Torin Douglas: Britain’s most powerful media figure will be – anon

Richard Hooper seems to be the prime candidate to take the reins of Ofcom – which potentially will be the UK’s most powerful regulatory body. By Torin Douglas

This year’s “Media Guardian 100” list of movers and shakers contains some surprising omissions. No place for Mark Bolland in Jubilee year? The man who has almost single-handedly relaunched the Royal Family. Turning the Golden Jubilee from a predicted damp squib into a music and firework spectacular deserves a place alongside Alastair Campbell and Lord Bell in the spin-doctor stakes.

Where is Ashley Highfield, the BBC’s director of new media, who has single-mindedly led the BBC’s drive into interactivity, relaunching its entire Web and interactive content under the name BBCi? Strangely, his number two, Katharine Everett, has supplanted him.

And although David Liddiment has announced his departure, he’s still the head of ITV Channels until a successor is selected, effectively until the end of the year. How quickly is one forgotten in this business.

What is certain is that by this time next year a new name will be high on the Media Guardian 100. Interviews for the chairmanship of Ofcom, the new single communications regulator, take place this week, and whoever gets the job will immediately become one of the most powerful players in the media and communications world. None of the likely candidates is in this year’s list, though one of the favourites for the chief executive’s job – Patricia Hodgson of the Independent Television Commission (ITC) – leapt 18 places from 48 to 30.

The heads of Ofcom will have huge power. The new single regulator will replace the ITC, the Radio Authority, the Broadcasting Standards Commission, Oftel and the Radiocommunications Agency, each of which is powerful in its own right. And despite the fact that the draft Communications Bill is already being debated in Parliament – with hearings in front of a joint Lords and Commons committee – the bill deliberately leaves many of the most important questions unanswered.

“You don’t want to tie them down by putting all the details in the bill, because the media landscape is continually changing and Ofcom must have the flexibility to change too,” says one of those close to the Government’s thinking.

That means the chairman of Ofcom will personally make many of the key decisions. Once appointed, he – there don’t seem to be any women in the frame – will have a close say over the appointment of the four other Ofcom board members. With them, he will appoint the chief executive, and together they will decide several crucial questions.

How powerful should Ofcom’s “Content Board” be, and how will it operate?

This will be the body that effectively replaces the broadcasting regulators on matters of taste, decency, fairness, privacy and the quality of the broadcasters’ public service output.

Should there be separate divisions for radio and television, to ensure that the different media don’t get lumped together. Radio was often thought to have suffered from “Friday afternoon syndrome” when it was a division of the old Independent Broadcasting Authority, since the bigger, more costly TV decisions tended to dominate board meetings. Many believe that once it had its own regulator radio prospered and that within a larger, even more complex organisation, it could again be neglected.

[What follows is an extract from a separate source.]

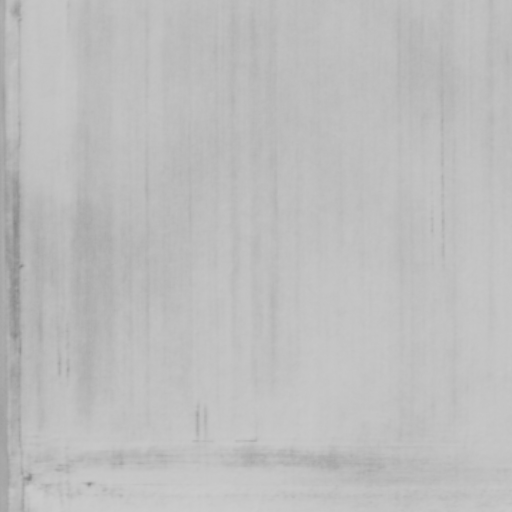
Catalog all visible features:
road: (0, 267)
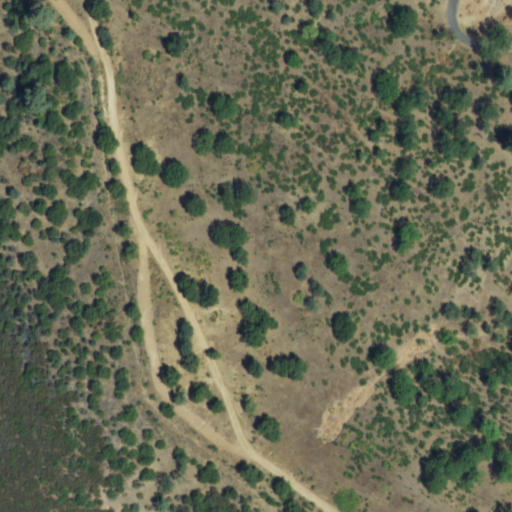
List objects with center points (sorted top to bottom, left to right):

Intriguingly, given its widely perceived second-class status, radio provides two of the most hotly tipped candidates for the Ofcom chairmanship. One is Lord Eatwell, chairman of the Commercial Radio Companies Association, as well as the British Library, and a former economic adviser to Neil Kinnock.

The other is chairman of the Radio Authority, Richard Hooper, who did his candidature no harm at last week’s Radio Festival in Cambridge, with a series of incisive, informed and witty contributions from the platform. On paper, Hooper is the best qualified, with experience of both broadcasting and telecommunications.

A former BBC trainee and radio producer, he helped found the Open University before joining BT as chief executive of its value added systems and services. He also set up the pan-European satellite TV station Super Channel. As well as chairing the Radio Authority, he’s on the remuneration committee of Oftel and an independent assessor on public appointments to the Department of Culture Media and Sport.

In a head-on debate about Ofcom with the BBC chairman Gavyn Davies, watched by senior civil servants at the DCMS, Hooper landed several telling blows. Like almost everyone in the commercial sector, he believes the BBC should come fully under Ofcom.

To make the point, he announced an “exclusive” – that the Government was going to set up a single regulator for all supermarkets called Ofshop. In a clear reference to the BBC, he said one supermarket, Waitrose, would be excluded, because it was part of the John Lewis Partnership and therefore not profit-making.

Hooper argued that the BBC should be fined – like commercial broadcasters – if its programmes had serious complaints upheld against them. And when Davies argued that that would mean fining the public, who owned the BBC, he pointed out that it already has to pay up if it loses a libel case or breaks health and safety rules.

Later he made clear that he does favour having separate radio and television divisions within Ofcom – and also one for specific telecoms issues such as “local-loop unbundling”. Will Hooper be in next year’s Media Guardian 100 as chairman of Ofcom? We should know by the end of the month.